Lt. Sue Lawson (Eloise Mumford) aced flight school but has been temporarily grounded due to an eye injury. Ergo, it’s her first day sweltering in a Nevada base trailer where she and more experienced subordinate Bowles (Matt O’Leary) share a shift monitoring the generally dull goings-on at a rural Middle Eastern location where the family of a highly sought-after terrorist lives. That actual target’s whereabouts are unknown, but Lawson guesses, from a flurry of seemingly innocuous activity, that he might in fact be about to arrive for a rare clandestine visit.
Bowles is eager to nuke the mofo, as are their superiors; it would provide a triumph for the U.S. military at a moment when there’s been much bad news amid our seemingly neverending post-9/11 military engagements abroad. Lawson, however, begins to question whether the visitor really is the man they’re looking for — or, even if he is, whether that man is actually the Al Qaeda operative claimed by U.S. intel. Either way, a dozen civilians, including women and children, will die along with him if the drone strike goes ahead.

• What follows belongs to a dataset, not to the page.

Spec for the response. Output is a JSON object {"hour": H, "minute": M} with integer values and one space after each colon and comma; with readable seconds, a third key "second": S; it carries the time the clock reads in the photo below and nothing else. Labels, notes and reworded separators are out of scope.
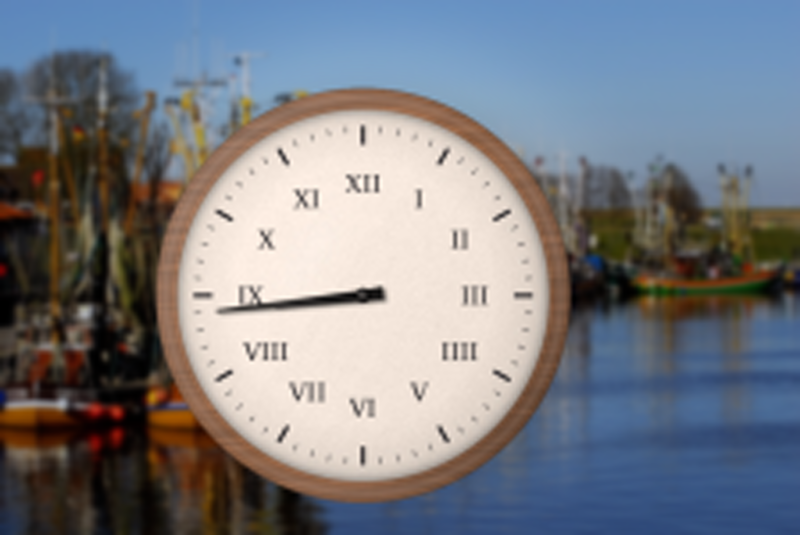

Lawson’s crisis of conscience and rising tension with the gung-ho Bowles (not to mention their long-distance commanders) should be enough to sustain a drama that lasts just over 70 minutes, not including opening/closing credits. But the screenplay goes overboard piling on too many other late-breaking complications, including a contrived personal tie between Lawson and the target, a role reversal and then a physical fight between the leads. All this “Bourne”-level intrigue feels excessive in a story otherwise so tightly focused in temporal and spatial terms.
Also problematic is the central character dynamic, whether due to writing, thesping or both. (The only other notable speaking roles go to Whip Hubley and William Russ as high-ranking officials who communicate via monitor.) Lawson chafes at Bowles’ jokey belittling of her gender and privilege (as a four-star general’s daughter), yet too soon lives up to the proffered female stereotype of not being “equipped to make cold, strategic decisions.” If she’s been raised in a military family and gotten this far career-wise (with honors), why does she let a self-described “hotshot punk who barely graduated high school” rattle her so easily?
Both pic and performer oversell the queasy greenhorn thing early on, undercutting the punch of the character’s later moral qualms. O’Leary, excellent in the recent indie sleepers “Fat Kid Rules the World” and “Natural Selection,” is OK in a role that doesn’t reveal or require much beyond its first impressions.
Brief breaks in the Nevada desert and frequent views of the unspecified (Afghanistan?) locale transmitted via satellite can only do so much to alleviate the claustrophobic concept. Nonetheless, Rosenthal, his d.p. son Noah, and editor Michelle M. Witten maintain a decent amount of tension, considerably boosted by Cody Westheimer’s anxious score.